The drug's properties that lower the blood glucose level do so by either blocking the potassium channel or increasing the sensitivity of the insulin receptor.

The belief that a mixture of kunyit (turmeric) and asam (tamarind) aids in weight loss has attracted the attention of many people. Based on the belief that losing weight is related to a reduction in fat, this mixture is actually a potential drug that can stop the absorption of lipids if we understand how it works.

We understand that there is a drug that is isolated from fungus called strepmyce toxytrini capable of reducing fat absorption by up to 30 percent. It works by inhibiting the enzyme lipase in the intestine.

Fat, which has a structure as a triglyceride, will not be broken down into free fatty acids in the intestine, thereby inhibiting the absorption of it. This drug is being used for treating people with a high level of lipids and cholesterol in the blood.

The arteries narrow as fatty acids and cholesterol accumulate on the walls inside, and this is a major cause of stroke. To be confident in using herbal medicine, we have to have information on how this drug works in the body.

Traditional medicines are based on beliefs and healers, so to utilize herbal remedies by using them in modern medicine and synthesizing new drugs based on medicinal plants, there has to be a good relationship between the healer and the scientist.

To locate the plants, healers should be treated as colleagues and partners and not only as a source of information. The partnership will have a greater impact on discovering the medicinal plants needed for modern medicine.

Unfortunately, the traditional healer as a profession is not attracting younger people. Healers do not have apprentices, and when the healer dies, their knowledge is lost as well.

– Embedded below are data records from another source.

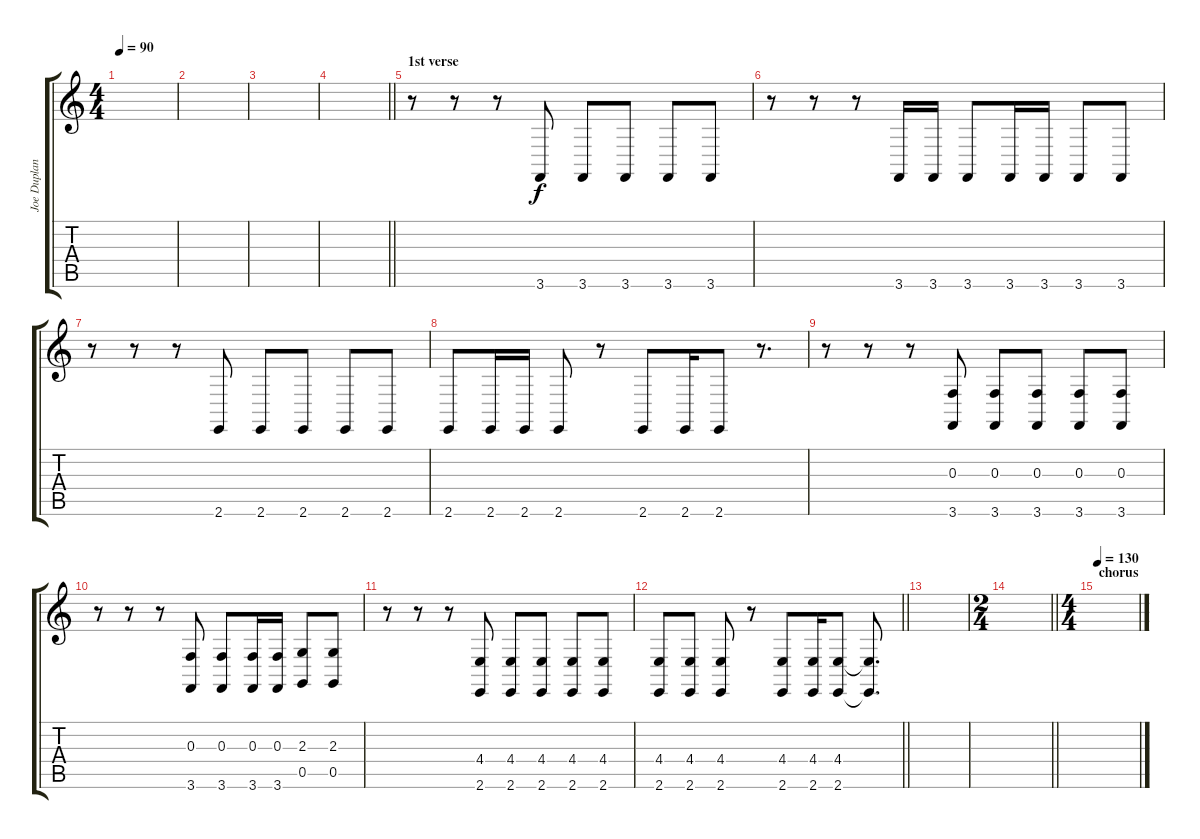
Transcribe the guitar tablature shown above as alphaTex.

\track ("Joe Duplantier (voice)" "Joe Duplan") {instrument lead1square}
\staff {score tabs}
\tuning (D4 A3 F3 C3 G2 D2) {hide}
\ts (4 4)
\tempo 90
\clef g2
\ks c
|
|
|
\barLineRight lightlight
|
\section ("" "1st verse")
r.8 r.8 r.8 3.6.8 3.6.8 3.6.8 3.6.8 3.6.8 |
r.8 r.8 r.8 3.6.16 3.6.16 3.6.8 3.6.16 3.6.16 3.6.8 3.6.8 |
r.8 r.8 r.8 2.6.8 2.6.8 2.6.8 2.6.8 2.6.8 |
2.6.8 2.6.16 2.6.16 2.6.8 r.8 2.6.8 2.6.16 2.6.8 r.8{d} |
r.8 r.8 r.8 (0.3 3.6).8 (0.3 3.6).8 (0.3 3.6).8 (0.3 3.6).8 (0.3 3.6).8 |
r.8 r.8 r.8 (0.3 3.6).8 (0.3 3.6).8 (0.3 3.6).16 (0.3 3.6).16 (2.3 0.5).8 (2.3 0.5).8 |
r.8 r.8 r.8 (4.4 2.6).8 (4.4 2.6).8 (4.4 2.6).8 (4.4 2.6).8 (4.4 2.6).8 |
\barLineRight lightlight
(4.4 2.6).8 (4.4 2.6).8 (4.4 2.6).8 r.8 (4.4 2.6).8 (4.4 2.6).16 (4.4 2.6).8 (4.4{t} 2.6{t}).8{d} |
\section ("" "")
|
\ts (2 4)
\barLineRight lightlight
|
\ts (4 4)
\section ("" "chorus")
\tempo 130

In the era of globalization, when the philosophy is to maximize profit, the extraction of medicinal plants and their extinction will be inevitable. Some western universities with a good infrastructure, pharmaceutical companies and stockbrokers could earn a lot of money from the knowledge given by traditional healers.

Communities that have a history of using plants in traditional medicine are a very good source of information as well as a source for further studies on the effects of those medicinal plants.

-- The writer is a senior lecturer at the Bogor Institute of Agriculture (IPB) and a researcher at Unisosdem Jakarta.